How to complete this task - Can you reproduce the data below verbatim, from the line containing "Registry-Registrar, ACRF-Registry-Registrar" through the end of the data, including that line, and leave out the pictures?

*** Material provided Section Begins ***

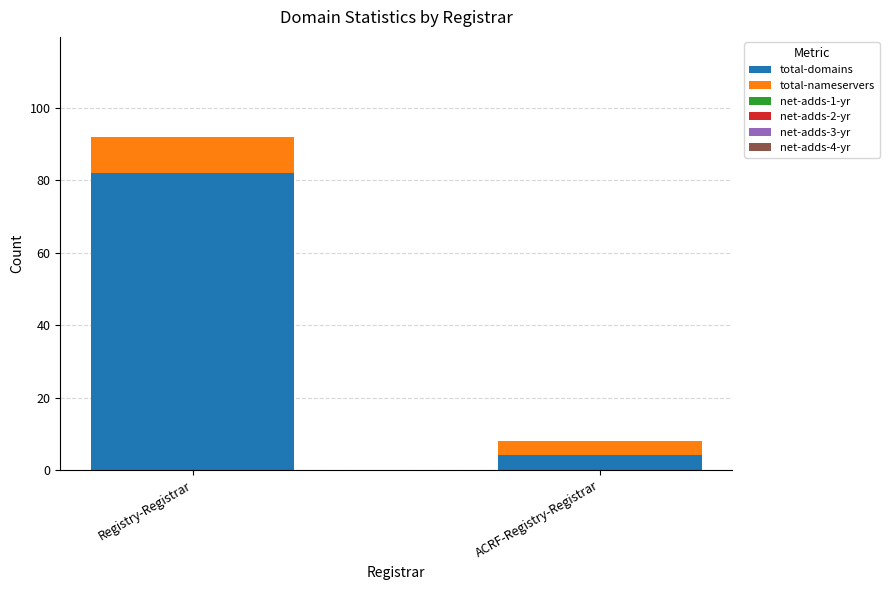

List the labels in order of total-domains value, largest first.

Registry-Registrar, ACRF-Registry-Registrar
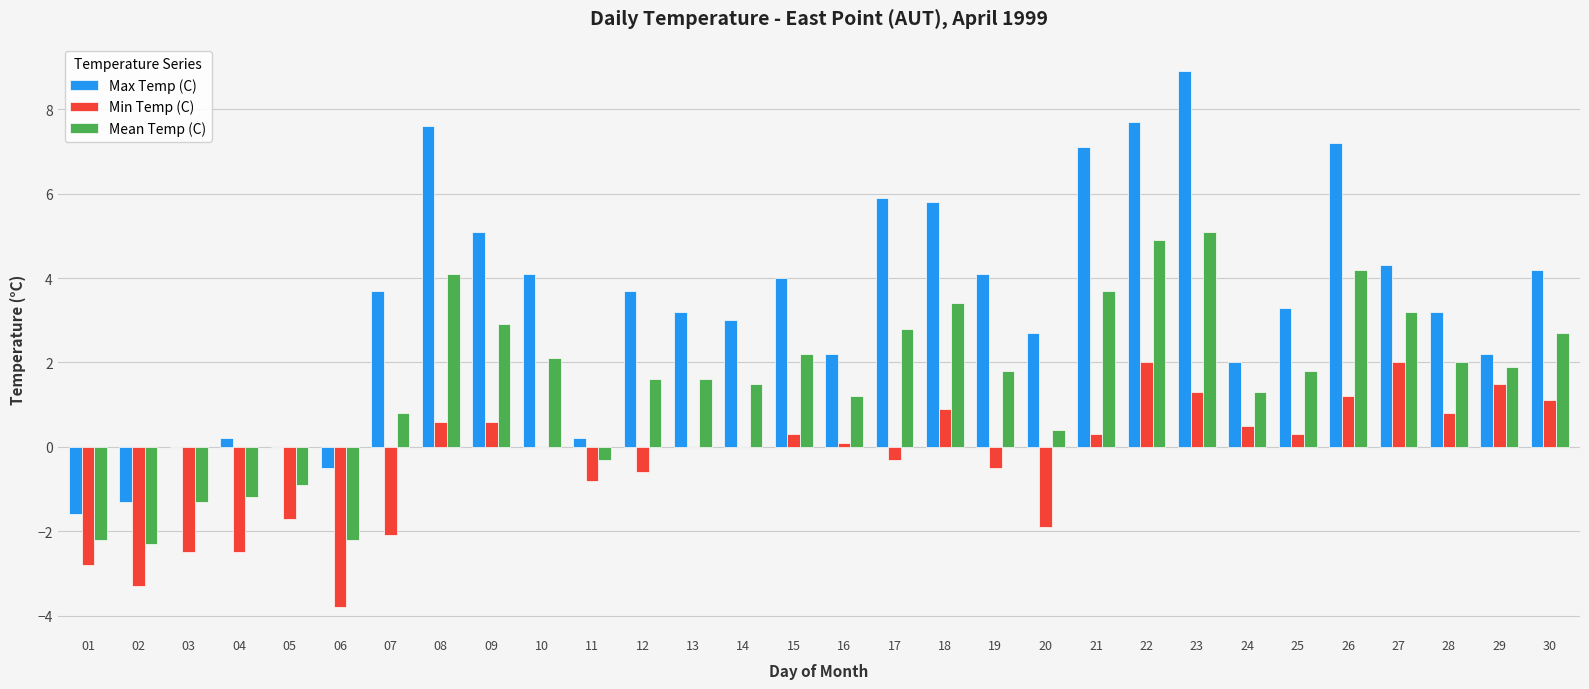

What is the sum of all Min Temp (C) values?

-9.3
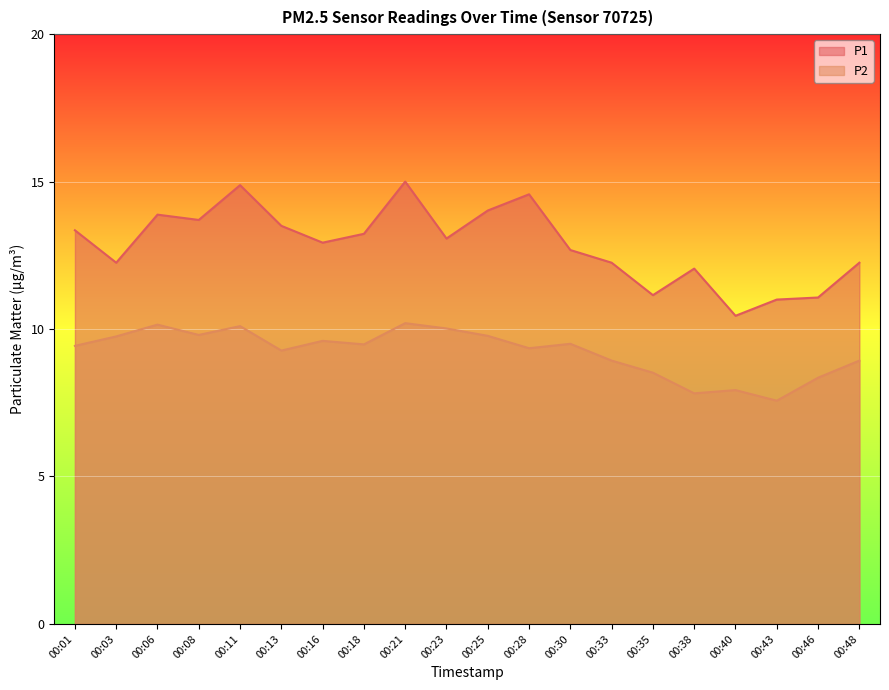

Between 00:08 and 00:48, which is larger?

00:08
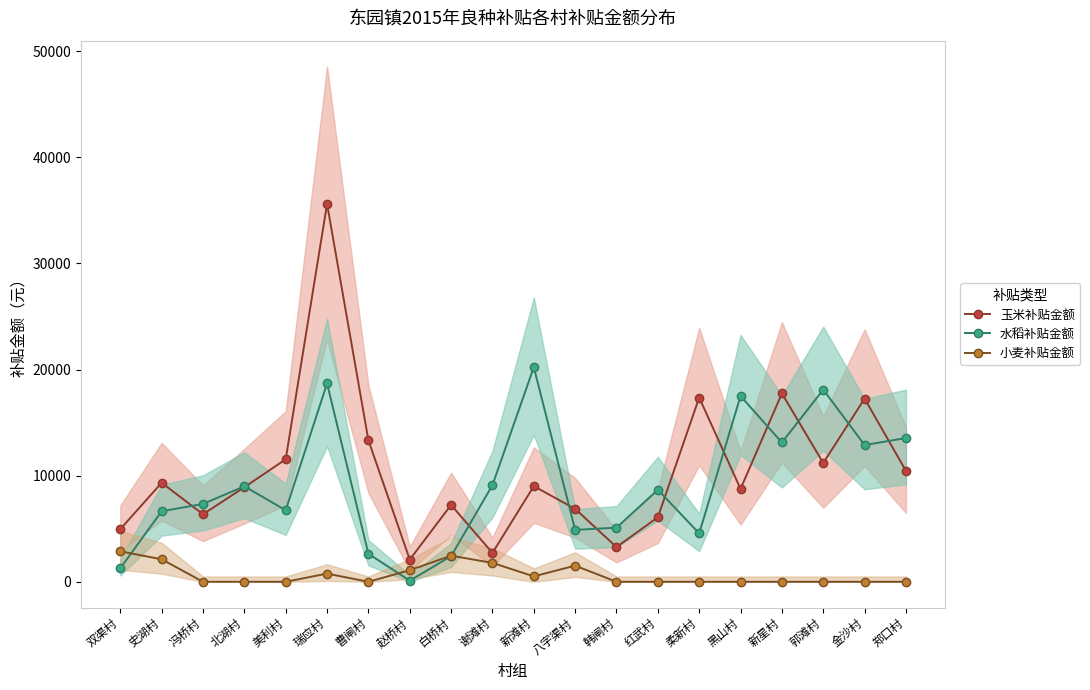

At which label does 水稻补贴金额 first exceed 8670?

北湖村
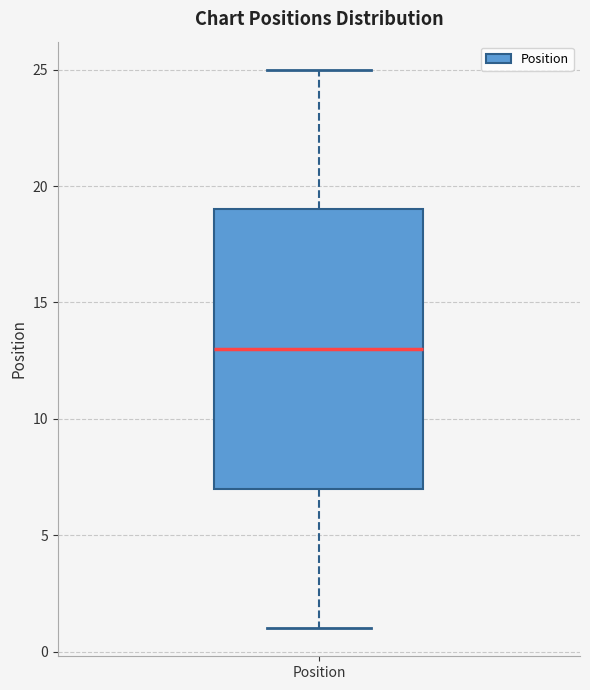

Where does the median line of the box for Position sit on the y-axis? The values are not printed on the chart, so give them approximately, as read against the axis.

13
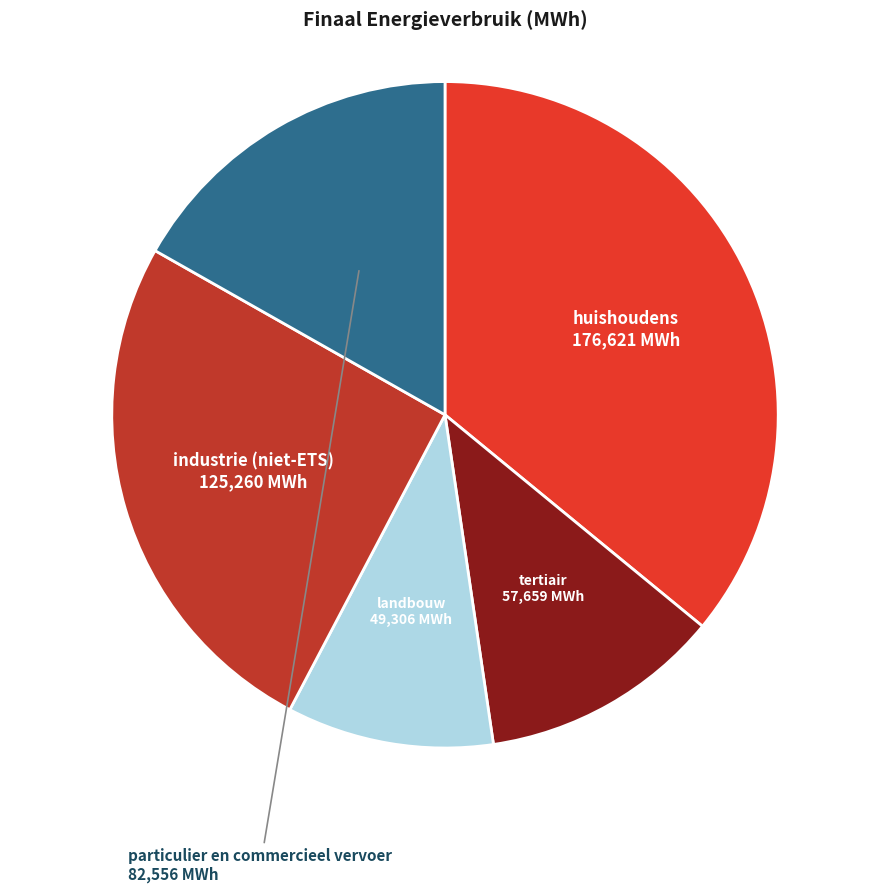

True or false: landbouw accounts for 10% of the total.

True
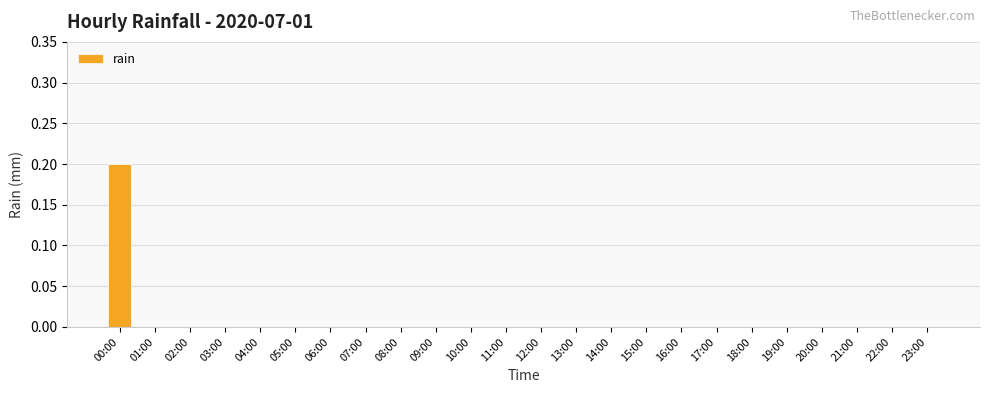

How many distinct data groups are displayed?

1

*** Material provided Section Ends ***

Answer to the exercise -
Registry-Registrar, ACRF-Registry-Registrar

What is the sum of all Min Temp (C) values?

-9.3

Between 00:08 and 00:48, which is larger?

00:08

At which label does 水稻补贴金额 first exceed 8670?

北湖村

Where does the median line of the box for Position sit on the y-axis? The values are not printed on the chart, so give them approximately, as read against the axis.

13

True or false: landbouw accounts for 10% of the total.

True

How many distinct data groups are displayed?

1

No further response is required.